A Autoridade Nacional de Jogos da França (ANJ) analisou, em sua última reunião, os planos de ação apresentados por operadores licenciados e detentores de direitos exclusivos voltados ao combate à fraude, à lavagem de dinheiro e ao financiamento do terrorismo (AML/CFT).

Segundo o regulador, a maioria das empresas cumpriu os requisitos e recomendações estabelecidos em 2025, demonstrando avanços na estrutura de controle e disposição para implementar novas medidas. No entanto, a ANJ também identificou áreas que ainda necessitam de melhorias e sinalizou a adoção de exigências específicas para fortalecer o sistema.

De acordo com a legislação francesa, as empresas de jogos de azar devem submeter anualmente seus planos de prevenção à fraude e à lavagem de dinheiro para aprovação do regulador. A revisão periódica permite o diálogo contínuo entre operadores e autoridade, além da emissão de recomendações baseadas nas normas vigentes, especialmente no quadro regulatório estabelecido pelo decreto de 9 de setembro de 2021.

Durante a avaliação, a ANJ analisou os resultados das ações implementadas em 2025 e os compromissos assumidos para 2026. A autoridade também deu atenção especial às medidas voltadas ao combate ao crime organizado, em consonância com a Lei nº 2025-532, que busca combater o narcotráfico na França. Nesse contexto, foram avaliadas medidas de diligência reforçada voltadas a participantes considerados expostos a riscos de corrupção, incluindo indivíduos com funções estratégicas no setor público e privado.

Segundo o regulador, o acompanhamento individualizado dos operadores ao longo de 2025 resultou em avanços relevantes, especialmente em mecanismos de identificação e análise de clientes, melhoria nos controles internos e aumento da qualidade e quantidade dos relatórios de atividades suspeitas enviados ao serviço nacional de inteligência financeira, o TRACFIN.

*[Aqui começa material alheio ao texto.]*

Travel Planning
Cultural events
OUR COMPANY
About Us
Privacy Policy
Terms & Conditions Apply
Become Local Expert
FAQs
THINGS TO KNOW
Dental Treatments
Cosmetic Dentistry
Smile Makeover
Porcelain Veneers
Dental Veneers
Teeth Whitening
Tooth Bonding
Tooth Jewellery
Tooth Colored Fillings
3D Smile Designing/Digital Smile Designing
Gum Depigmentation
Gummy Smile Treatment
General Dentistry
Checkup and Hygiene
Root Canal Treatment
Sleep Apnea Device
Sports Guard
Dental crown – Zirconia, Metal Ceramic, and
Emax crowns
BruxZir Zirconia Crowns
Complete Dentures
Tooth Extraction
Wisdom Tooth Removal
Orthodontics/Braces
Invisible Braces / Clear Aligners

A ANJ também destacou compromissos assumidos por operadores para 2026, como o reforço da capacitação de funcionários, aprimoramento dos critérios de classificação de risco dos clientes e fortalecimento das medidas de controle interno. Essas ações devem contribuir para o aprimoramento das atividades de reporte e alinhamento com as expectativas do regulador e das autoridades financeiras.

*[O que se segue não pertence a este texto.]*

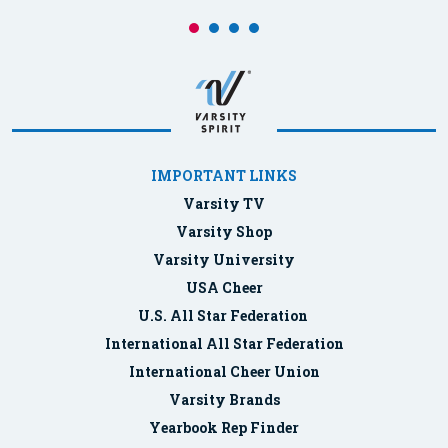
IMPORTANT LINKS
Varsity TV
Varsity Shop
Varsity University
USA Cheer
U.S. All Star Federation
International All Star Federation
International Cheer Union
Varsity Brands
Yearbook Rep Finder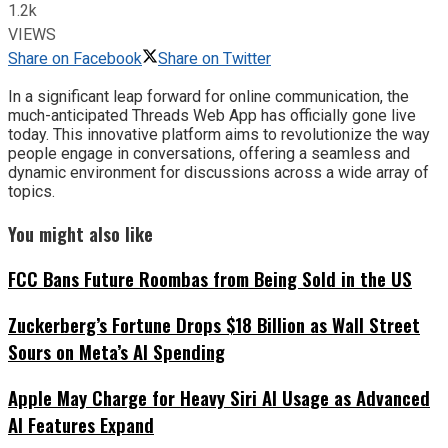
1.2k
VIEWS
Share on Facebook
Share on Twitter
In a significant leap forward for online communication, the
much-anticipated Threads Web App has officially gone live
today. This innovative platform aims to revolutionize the way
people engage in conversations, offering a seamless and
dynamic environment for discussions across a wide array of
topics.
You might also like
FCC Bans Future Roombas from Being Sold in the US
Zuckerberg’s Fortune Drops $18 Billion as Wall Street
Sours on Meta’s AI Spending
Apple May Charge for Heavy Siri AI Usage as Advanced
AI Features Expand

Apesar dos avanços, a autoridade francesa afirmou que ainda existem áreas que exigem maior atenção e que espera esforços adicionais das operadoras. Para 2026, a ANJ orienta o setor a reforçar a engenharia de alertas para identificação de riscos de corrupção, consolidar a qualidade dos relatórios enviados às autoridades e, no caso de operadores com direitos exclusivos, ampliar o monitoramento de varejistas e aplicar sanções proporcionais em casos de descumprimento.